What needs to be done: Locate each line below that includes "Heart" and reproduce it.

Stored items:

▬▬▬▬▬▬▬▬▬▬

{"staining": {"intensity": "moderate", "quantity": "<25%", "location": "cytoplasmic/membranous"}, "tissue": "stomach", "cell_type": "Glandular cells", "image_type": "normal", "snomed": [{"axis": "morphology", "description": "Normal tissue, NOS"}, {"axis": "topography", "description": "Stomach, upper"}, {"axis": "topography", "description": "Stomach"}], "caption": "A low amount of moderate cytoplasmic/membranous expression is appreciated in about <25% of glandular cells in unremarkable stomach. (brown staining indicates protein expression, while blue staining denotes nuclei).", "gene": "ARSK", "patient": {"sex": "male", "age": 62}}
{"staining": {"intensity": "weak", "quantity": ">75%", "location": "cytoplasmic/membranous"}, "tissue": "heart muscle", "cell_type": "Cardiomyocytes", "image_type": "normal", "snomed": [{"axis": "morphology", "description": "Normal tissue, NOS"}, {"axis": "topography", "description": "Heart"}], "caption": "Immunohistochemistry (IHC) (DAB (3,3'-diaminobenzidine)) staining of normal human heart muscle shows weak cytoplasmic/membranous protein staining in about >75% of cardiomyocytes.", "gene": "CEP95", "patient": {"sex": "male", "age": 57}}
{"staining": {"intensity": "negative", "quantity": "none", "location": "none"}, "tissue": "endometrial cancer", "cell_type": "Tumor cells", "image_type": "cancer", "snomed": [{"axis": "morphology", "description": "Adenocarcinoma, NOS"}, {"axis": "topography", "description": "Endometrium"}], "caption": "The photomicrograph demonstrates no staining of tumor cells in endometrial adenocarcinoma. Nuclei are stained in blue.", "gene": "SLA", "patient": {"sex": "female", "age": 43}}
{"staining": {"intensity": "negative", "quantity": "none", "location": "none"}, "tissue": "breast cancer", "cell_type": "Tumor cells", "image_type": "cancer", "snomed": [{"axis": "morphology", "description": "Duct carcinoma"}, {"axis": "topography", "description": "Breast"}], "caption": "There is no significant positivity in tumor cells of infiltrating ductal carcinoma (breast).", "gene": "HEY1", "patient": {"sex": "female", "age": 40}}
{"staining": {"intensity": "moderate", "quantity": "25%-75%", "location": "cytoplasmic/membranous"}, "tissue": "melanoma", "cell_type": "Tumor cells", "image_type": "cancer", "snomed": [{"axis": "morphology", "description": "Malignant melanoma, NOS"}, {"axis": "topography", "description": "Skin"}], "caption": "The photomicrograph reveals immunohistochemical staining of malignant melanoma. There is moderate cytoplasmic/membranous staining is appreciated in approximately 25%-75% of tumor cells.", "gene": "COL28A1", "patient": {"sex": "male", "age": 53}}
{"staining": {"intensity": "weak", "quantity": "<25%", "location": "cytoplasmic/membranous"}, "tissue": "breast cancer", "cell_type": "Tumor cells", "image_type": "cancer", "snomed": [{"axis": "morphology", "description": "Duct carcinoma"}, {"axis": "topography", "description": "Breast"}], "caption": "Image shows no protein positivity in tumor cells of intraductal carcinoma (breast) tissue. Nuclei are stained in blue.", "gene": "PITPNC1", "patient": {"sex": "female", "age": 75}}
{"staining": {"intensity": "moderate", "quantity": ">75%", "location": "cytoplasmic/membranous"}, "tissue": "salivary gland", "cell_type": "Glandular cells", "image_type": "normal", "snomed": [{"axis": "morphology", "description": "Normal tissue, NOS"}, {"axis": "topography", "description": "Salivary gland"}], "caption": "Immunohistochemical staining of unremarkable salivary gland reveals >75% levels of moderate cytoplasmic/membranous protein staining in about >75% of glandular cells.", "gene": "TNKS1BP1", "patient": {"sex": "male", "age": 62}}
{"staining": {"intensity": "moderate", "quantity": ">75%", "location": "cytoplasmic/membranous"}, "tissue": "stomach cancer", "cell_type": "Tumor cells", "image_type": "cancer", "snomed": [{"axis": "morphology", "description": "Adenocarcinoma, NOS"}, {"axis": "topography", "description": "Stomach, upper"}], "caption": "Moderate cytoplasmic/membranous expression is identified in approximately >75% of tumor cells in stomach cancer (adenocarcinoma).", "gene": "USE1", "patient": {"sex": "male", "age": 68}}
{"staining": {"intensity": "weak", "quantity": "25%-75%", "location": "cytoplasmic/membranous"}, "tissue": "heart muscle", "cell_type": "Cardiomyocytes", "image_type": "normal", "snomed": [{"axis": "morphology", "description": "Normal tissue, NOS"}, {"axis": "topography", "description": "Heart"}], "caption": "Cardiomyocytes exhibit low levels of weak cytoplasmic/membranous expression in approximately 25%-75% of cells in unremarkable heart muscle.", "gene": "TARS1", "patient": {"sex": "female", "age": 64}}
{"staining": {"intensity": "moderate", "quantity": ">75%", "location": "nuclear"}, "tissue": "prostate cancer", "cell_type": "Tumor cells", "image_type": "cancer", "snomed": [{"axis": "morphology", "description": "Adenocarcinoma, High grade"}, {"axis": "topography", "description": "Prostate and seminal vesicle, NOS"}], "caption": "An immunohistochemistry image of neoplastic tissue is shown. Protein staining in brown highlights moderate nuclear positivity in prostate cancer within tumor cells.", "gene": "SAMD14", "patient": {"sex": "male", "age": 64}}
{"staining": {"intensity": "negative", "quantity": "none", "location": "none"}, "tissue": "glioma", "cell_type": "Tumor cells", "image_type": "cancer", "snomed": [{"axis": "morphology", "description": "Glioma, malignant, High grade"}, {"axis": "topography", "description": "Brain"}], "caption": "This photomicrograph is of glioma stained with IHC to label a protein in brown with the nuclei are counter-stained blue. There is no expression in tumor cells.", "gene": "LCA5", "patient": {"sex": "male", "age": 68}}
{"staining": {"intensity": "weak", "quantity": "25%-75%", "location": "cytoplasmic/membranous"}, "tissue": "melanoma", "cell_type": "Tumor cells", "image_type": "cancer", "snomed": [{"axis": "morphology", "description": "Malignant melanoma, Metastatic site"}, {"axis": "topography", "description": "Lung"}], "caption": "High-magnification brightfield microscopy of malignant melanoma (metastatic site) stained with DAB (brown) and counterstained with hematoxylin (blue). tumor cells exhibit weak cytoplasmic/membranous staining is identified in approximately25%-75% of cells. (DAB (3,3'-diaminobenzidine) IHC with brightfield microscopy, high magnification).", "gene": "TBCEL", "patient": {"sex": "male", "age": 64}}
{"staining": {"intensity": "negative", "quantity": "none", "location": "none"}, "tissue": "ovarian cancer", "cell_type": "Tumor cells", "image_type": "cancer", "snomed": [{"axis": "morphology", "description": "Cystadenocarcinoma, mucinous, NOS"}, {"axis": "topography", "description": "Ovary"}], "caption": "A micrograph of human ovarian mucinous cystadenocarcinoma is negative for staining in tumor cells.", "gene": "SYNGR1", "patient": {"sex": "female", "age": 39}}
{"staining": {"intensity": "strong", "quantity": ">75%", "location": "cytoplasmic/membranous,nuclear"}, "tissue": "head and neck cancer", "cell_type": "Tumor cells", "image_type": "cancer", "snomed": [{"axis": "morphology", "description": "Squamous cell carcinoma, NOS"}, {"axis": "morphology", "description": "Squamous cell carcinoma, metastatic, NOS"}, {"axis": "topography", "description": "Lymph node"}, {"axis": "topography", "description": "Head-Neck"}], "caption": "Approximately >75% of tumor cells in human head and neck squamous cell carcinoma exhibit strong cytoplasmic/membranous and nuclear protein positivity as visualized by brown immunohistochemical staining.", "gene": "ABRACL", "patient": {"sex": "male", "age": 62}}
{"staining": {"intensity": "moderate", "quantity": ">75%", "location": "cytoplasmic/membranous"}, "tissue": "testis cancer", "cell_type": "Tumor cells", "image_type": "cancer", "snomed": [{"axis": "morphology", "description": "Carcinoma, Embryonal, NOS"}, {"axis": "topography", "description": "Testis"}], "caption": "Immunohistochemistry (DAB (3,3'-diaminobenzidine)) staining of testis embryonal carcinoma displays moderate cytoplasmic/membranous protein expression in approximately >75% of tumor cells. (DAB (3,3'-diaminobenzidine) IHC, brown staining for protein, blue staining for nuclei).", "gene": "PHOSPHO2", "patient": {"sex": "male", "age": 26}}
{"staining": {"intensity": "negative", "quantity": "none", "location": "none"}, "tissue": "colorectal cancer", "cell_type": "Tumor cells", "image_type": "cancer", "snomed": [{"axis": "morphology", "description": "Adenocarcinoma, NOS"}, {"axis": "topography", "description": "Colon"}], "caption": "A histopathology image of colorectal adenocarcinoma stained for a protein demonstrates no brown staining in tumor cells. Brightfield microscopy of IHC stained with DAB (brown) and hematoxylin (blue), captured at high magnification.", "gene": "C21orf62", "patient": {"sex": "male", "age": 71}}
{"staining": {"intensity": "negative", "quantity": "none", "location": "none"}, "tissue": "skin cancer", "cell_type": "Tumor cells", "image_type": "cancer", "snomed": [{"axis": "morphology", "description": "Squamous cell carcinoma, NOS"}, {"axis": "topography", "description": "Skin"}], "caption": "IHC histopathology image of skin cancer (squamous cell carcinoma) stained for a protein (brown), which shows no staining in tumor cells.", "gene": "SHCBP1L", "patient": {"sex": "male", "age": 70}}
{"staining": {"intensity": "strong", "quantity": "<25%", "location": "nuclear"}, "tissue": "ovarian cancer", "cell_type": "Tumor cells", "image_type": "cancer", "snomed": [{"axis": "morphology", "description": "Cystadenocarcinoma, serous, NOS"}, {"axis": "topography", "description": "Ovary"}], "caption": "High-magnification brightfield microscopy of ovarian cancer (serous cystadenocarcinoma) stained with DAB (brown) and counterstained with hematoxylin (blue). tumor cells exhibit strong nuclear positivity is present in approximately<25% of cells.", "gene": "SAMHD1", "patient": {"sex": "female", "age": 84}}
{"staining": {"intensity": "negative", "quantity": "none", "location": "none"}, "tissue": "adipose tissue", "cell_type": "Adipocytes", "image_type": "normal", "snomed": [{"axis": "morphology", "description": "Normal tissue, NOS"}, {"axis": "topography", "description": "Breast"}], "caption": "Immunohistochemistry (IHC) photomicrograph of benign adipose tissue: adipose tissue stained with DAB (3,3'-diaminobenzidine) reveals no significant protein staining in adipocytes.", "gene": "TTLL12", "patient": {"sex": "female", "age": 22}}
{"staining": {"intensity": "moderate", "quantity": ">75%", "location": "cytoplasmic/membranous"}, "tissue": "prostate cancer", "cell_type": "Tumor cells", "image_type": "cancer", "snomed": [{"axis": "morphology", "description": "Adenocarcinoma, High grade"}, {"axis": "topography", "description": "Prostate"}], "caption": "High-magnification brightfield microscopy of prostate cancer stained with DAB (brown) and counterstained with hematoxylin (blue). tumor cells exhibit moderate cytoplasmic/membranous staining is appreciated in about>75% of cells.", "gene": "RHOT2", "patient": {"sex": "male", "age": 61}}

▬▬▬▬▬▬▬▬▬▬

The completed task:
{"staining": {"intensity": "weak", "quantity": ">75%", "location": "cytoplasmic/membranous"}, "tissue": "heart muscle", "cell_type": "Cardiomyocytes", "image_type": "normal", "snomed": [{"axis": "morphology", "description": "Normal tissue, NOS"}, {"axis": "topography", "description": "Heart"}], "caption": "Immunohistochemistry (IHC) (DAB (3,3'-diaminobenzidine)) staining of normal human heart muscle shows weak cytoplasmic/membranous protein staining in about >75% of cardiomyocytes.", "gene": "CEP95", "patient": {"sex": "male", "age": 57}}
{"staining": {"intensity": "weak", "quantity": "25%-75%", "location": "cytoplasmic/membranous"}, "tissue": "heart muscle", "cell_type": "Cardiomyocytes", "image_type": "normal", "snomed": [{"axis": "morphology", "description": "Normal tissue, NOS"}, {"axis": "topography", "description": "Heart"}], "caption": "Cardiomyocytes exhibit low levels of weak cytoplasmic/membranous expression in approximately 25%-75% of cells in unremarkable heart muscle.", "gene": "TARS1", "patient": {"sex": "female", "age": 64}}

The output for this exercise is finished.